* Problem set *
1 – In the judgment summary, under which section of the Representation of the People Act, 1951 did Respondent I appeal to the High Court?
2 – Transcribe the judgment summary from "116-A of the Act to" up to and including "370, referred to.".

* Reading text *

···

Chandrika Prasad Tripathi Vs. Shri Siv
Prasad Chanpuria & Ors  INSC 32 (9 April 1959)
SINHA, BHUVNESHWAR P.
CITATION: 1959 AIR 827 1959 SCR Supl. (2) 527
CITATOR INFO :
R 1983 SC 558 (25)
Election Petition--Security deposit-Dismissal
of Petition by Election Tribunal for defect in deposit-Appeal to High Court, if
competent-Representation of the People Act, 1951 (43 Of 1951), ss. 90(3), 98,
116-A and 117.
Respondent I filed an election petition
challenging the election of the appellant. The security required to be
deposited under s. 117 Of the Representation of the People Act, 1951, was made
in the following terms:
" Security deposits for Election
Petition of Bargi Assembly Constituency No. 97, Distt. Jabalpur, Madhya
Refundable by order of the Election
Commission of India, New Delhi." Before the Election Tribunal the
appellant made an application alleging that there was non-compliance with the
provisions s. 117 inasmuch as (i) the deposit was not in favour of the
Secretary to the Election Commission, and (ii) the amount was only refundable
to the depositor and would not be payable to appellant in case the petition was
dismissed under s. 90(3). The Tribunal upheld the objections and dismissed the
petition under s. 00(3).
Respondent I preferred an appeal under s.
116-A of the Act to the High Court. The High Court allowed the appeal, set
aside ,the order of the Tribunal and sent back the petition for trial. The
appellant contended that no appeal lay to the High Court and that there was
non-compliance with the provisions of s.117.
Held, that, an appeal lay to the High Court
under s. 116-A of the Act against the dismissal of the election petition under
S. 90(3) by the Tribunal. The order passed by the Tribunal under s. 90(3) was
an order passed at the, conclusion of the trial of the petition and was in
substance and in law one under s. 98. Once an election petition was entrusted
to the Tribunal the trial started and any order passed by the Tribunal which
concluded the trial was an order at the conclusion of the trial.
Harish Chandra Bajpai v. Tirloki Singh,
 S.C.R. 370, referred to.
Gulsher Ahmad v. Election Tribunal, A.I.R.
1958 Madhya Pradesh.
Held, further that, there had been
substantial compliance with the provisions of s. 117 of the Act. Section 117
was not to be strictly or technically construed and a substantial compliance
with its requirements was sufficient.
The security in this case 528 had been made
in respect of the election petition in question and it had been credited
towards the accounts of the Election Commission. The use of the words "

···

* Information provided *
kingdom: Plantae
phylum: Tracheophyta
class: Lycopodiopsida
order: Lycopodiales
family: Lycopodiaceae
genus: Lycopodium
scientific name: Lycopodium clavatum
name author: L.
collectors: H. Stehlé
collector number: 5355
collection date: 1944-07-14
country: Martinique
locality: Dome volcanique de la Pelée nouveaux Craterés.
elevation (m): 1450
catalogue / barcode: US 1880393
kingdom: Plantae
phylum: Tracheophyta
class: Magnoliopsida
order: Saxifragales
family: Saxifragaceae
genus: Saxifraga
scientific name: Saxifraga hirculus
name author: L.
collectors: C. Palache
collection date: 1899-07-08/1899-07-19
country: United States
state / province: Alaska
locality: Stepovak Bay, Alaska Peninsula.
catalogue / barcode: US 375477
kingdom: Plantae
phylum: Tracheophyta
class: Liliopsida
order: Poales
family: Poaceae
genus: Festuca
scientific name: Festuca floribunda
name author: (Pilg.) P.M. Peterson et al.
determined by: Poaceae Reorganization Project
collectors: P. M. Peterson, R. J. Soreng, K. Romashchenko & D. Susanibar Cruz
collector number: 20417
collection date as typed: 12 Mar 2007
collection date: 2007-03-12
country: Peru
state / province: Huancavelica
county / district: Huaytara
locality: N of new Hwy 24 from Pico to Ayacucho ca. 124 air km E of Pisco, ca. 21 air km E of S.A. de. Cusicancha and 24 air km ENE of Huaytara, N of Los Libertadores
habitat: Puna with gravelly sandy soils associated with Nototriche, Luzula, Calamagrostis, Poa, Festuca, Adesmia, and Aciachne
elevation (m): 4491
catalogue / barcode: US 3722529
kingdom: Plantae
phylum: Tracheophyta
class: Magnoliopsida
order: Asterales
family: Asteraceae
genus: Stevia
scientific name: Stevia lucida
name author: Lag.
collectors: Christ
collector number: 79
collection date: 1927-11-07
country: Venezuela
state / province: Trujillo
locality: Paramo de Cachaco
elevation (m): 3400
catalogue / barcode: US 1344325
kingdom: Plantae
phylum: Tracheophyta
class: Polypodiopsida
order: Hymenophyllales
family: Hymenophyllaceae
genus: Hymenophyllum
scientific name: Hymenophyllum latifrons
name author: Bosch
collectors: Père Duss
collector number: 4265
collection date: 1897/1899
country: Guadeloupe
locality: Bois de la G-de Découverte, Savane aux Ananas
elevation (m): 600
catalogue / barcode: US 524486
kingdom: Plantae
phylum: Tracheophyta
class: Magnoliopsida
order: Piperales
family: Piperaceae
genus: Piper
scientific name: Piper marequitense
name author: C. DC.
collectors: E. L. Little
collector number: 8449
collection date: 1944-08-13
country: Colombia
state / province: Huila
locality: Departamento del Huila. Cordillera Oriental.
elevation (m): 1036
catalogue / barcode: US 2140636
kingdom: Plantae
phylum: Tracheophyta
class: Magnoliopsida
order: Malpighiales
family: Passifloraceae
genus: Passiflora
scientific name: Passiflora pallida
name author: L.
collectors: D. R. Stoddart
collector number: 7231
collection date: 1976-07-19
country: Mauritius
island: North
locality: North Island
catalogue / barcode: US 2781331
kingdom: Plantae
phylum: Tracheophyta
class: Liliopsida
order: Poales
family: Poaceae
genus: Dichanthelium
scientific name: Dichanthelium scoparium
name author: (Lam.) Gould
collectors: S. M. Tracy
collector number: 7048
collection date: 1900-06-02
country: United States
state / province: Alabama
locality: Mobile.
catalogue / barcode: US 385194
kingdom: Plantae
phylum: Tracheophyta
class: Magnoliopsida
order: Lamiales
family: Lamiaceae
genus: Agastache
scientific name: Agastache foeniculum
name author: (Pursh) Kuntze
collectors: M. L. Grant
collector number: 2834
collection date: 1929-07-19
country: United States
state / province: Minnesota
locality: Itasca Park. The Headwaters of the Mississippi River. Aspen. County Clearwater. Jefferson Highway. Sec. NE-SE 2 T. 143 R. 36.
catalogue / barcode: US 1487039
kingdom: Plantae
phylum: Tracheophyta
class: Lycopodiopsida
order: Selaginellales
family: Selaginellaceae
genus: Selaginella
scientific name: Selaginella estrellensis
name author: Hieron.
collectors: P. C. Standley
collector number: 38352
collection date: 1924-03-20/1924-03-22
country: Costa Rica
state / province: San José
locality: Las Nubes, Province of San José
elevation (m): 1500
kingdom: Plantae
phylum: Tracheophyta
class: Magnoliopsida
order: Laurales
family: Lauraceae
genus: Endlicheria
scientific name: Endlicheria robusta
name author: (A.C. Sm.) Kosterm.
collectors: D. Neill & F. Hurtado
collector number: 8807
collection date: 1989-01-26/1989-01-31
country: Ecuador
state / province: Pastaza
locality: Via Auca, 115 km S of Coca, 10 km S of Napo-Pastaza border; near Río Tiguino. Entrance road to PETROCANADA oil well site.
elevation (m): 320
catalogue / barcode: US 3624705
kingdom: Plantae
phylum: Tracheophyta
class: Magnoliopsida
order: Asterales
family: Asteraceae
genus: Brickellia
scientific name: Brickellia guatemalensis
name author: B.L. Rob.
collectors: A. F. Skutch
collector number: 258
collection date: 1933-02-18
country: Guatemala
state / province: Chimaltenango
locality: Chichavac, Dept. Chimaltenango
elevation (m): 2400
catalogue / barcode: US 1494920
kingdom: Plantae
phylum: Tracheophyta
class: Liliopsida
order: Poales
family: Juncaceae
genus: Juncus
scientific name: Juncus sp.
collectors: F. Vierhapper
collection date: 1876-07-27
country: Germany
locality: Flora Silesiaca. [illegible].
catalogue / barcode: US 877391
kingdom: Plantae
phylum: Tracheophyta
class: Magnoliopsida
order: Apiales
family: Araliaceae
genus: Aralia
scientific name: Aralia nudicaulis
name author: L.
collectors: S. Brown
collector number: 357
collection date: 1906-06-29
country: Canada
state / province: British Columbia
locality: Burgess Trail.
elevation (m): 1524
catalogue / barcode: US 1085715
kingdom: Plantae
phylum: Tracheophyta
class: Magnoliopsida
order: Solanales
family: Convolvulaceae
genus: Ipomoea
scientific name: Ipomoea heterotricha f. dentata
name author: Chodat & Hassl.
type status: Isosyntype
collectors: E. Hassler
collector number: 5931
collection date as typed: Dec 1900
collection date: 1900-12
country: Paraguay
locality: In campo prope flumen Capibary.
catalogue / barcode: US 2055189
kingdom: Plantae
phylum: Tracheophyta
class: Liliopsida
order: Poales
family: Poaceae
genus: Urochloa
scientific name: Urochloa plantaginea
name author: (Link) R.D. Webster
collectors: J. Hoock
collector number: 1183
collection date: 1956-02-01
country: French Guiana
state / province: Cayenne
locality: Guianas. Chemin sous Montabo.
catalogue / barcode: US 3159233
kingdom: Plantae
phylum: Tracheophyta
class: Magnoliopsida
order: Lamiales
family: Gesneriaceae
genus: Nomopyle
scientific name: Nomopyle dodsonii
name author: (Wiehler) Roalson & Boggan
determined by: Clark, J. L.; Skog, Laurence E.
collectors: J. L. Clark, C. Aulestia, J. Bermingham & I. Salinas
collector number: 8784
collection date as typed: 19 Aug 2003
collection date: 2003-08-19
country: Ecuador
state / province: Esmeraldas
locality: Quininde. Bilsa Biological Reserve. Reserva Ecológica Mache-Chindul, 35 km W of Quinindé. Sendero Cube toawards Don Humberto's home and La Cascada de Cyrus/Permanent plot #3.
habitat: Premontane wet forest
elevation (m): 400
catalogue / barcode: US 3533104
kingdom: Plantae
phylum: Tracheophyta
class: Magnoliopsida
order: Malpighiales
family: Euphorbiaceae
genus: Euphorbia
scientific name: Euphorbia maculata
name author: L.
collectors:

···

* Task-by-task solutions *
1 – Section 116-A

2 –
116-A of the Act to the High Court. The High Court allowed the appeal, set
aside ,the order of the Tribunal and sent back the petition for trial. The
appellant contended that no appeal lay to the High Court and that there was
non-compliance with the provisions of s.117.
Held, that, an appeal lay to the High Court
under s. 116-A of the Act against the dismissal of the election petition under
S. 90(3) by the Tribunal. The order passed by the Tribunal under s. 90(3) was
an order passed at the, conclusion of the trial of the petition and was in
substance and in law one under s. 98. Once an election petition was entrusted
to the Tribunal the trial started and any order passed by the Tribunal which
concluded the trial was an order at the conclusion of the trial.
Harish Chandra Bajpai v. Tirloki Singh,
 S.C.R. 370, referred to.